** Work to be completed **
Please reproduce the listing below, switching every "common name" to "vernacular name" and leaving everything else unchanged.

** Record extracts **

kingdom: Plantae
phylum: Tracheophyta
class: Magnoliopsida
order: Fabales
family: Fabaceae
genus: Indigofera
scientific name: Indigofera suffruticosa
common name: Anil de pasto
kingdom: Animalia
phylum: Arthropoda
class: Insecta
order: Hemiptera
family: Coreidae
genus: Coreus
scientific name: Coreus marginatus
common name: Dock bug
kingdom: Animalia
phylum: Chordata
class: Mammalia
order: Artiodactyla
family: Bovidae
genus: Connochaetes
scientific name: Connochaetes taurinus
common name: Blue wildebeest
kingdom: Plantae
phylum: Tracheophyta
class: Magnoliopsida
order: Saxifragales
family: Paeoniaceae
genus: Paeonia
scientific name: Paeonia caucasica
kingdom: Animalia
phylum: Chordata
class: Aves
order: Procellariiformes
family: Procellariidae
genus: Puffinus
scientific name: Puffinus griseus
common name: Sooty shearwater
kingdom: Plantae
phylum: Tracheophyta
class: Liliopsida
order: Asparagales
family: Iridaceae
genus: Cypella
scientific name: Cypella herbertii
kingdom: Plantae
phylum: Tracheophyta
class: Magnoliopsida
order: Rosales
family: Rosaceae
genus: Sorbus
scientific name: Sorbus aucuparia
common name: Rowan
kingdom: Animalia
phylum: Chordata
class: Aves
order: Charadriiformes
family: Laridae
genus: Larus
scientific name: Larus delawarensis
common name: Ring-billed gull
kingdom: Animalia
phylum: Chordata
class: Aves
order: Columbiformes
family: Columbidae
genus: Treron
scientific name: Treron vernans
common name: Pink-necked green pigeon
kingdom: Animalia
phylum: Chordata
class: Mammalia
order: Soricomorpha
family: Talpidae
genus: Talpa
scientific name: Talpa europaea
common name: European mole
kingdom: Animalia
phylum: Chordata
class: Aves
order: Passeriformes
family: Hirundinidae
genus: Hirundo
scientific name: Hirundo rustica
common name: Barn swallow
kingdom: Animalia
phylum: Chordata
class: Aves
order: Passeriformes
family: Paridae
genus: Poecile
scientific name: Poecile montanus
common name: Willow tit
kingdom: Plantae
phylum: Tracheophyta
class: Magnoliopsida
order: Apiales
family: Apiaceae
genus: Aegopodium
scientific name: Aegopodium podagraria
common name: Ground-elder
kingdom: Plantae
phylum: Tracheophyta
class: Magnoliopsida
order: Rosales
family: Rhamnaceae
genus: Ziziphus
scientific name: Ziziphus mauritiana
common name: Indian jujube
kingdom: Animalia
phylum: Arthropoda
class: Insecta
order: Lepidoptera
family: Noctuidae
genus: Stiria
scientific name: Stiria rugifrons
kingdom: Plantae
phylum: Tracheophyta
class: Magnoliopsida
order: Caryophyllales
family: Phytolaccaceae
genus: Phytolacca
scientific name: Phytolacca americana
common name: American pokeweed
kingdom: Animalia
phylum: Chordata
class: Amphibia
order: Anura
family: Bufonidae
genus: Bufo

** Written response **
kingdom: Plantae
phylum: Tracheophyta
class: Magnoliopsida
order: Fabales
family: Fabaceae
genus: Indigofera
scientific name: Indigofera suffruticosa
vernacular name: Anil de pasto
kingdom: Animalia
phylum: Arthropoda
class: Insecta
order: Hemiptera
family: Coreidae
genus: Coreus
scientific name: Coreus marginatus
vernacular name: Dock bug
kingdom: Animalia
phylum: Chordata
class: Mammalia
order: Artiodactyla
family: Bovidae
genus: Connochaetes
scientific name: Connochaetes taurinus
vernacular name: Blue wildebeest
kingdom: Plantae
phylum: Tracheophyta
class: Magnoliopsida
order: Saxifragales
family: Paeoniaceae
genus: Paeonia
scientific name: Paeonia caucasica
kingdom: Animalia
phylum: Chordata
class: Aves
order: Procellariiformes
family: Procellariidae
genus: Puffinus
scientific name: Puffinus griseus
vernacular name: Sooty shearwater
kingdom: Plantae
phylum: Tracheophyta
class: Liliopsida
order: Asparagales
family: Iridaceae
genus: Cypella
scientific name: Cypella herbertii
kingdom: Plantae
phylum: Tracheophyta
class: Magnoliopsida
order: Rosales
family: Rosaceae
genus: Sorbus
scientific name: Sorbus aucuparia
vernacular name: Rowan
kingdom: Animalia
phylum: Chordata
class: Aves
order: Charadriiformes
family: Laridae
genus: Larus
scientific name: Larus delawarensis
vernacular name: Ring-billed gull
kingdom: Animalia
phylum: Chordata
class: Aves
order: Columbiformes
family: Columbidae
genus: Treron
scientific name: Treron vernans
vernacular name: Pink-necked green pigeon
kingdom: Animalia
phylum: Chordata
class: Mammalia
order: Soricomorpha
family: Talpidae
genus: Talpa
scientific name: Talpa europaea
vernacular name: European mole
kingdom: Animalia
phylum: Chordata
class: Aves
order: Passeriformes
family: Hirundinidae
genus: Hirundo
scientific name: Hirundo rustica
vernacular name: Barn swallow
kingdom: Animalia
phylum: Chordata
class: Aves
order: Passeriformes
family: Paridae
genus: Poecile
scientific name: Poecile montanus
vernacular name: Willow tit
kingdom: Plantae
phylum: Tracheophyta
class: Magnoliopsida
order: Apiales
family: Apiaceae
genus: Aegopodium
scientific name: Aegopodium podagraria
vernacular name: Ground-elder
kingdom: Plantae
phylum: Tracheophyta
class: Magnoliopsida
order: Rosales
family: Rhamnaceae
genus: Ziziphus
scientific name: Ziziphus mauritiana
vernacular name: Indian jujube
kingdom: Animalia
phylum: Arthropoda
class: Insecta
order: Lepidoptera
family: Noctuidae
genus: Stiria
scientific name: Stiria rugifrons
kingdom: Plantae
phylum: Tracheophyta
class: Magnoliopsida
order: Caryophyllales
family: Phytolaccaceae
genus: Phytolacca
scientific name: Phytolacca americana
vernacular name: American pokeweed
kingdom: Animalia
phylum: Chordata
class: Amphibia
order: Anura
family: Bufonidae
genus: Bufo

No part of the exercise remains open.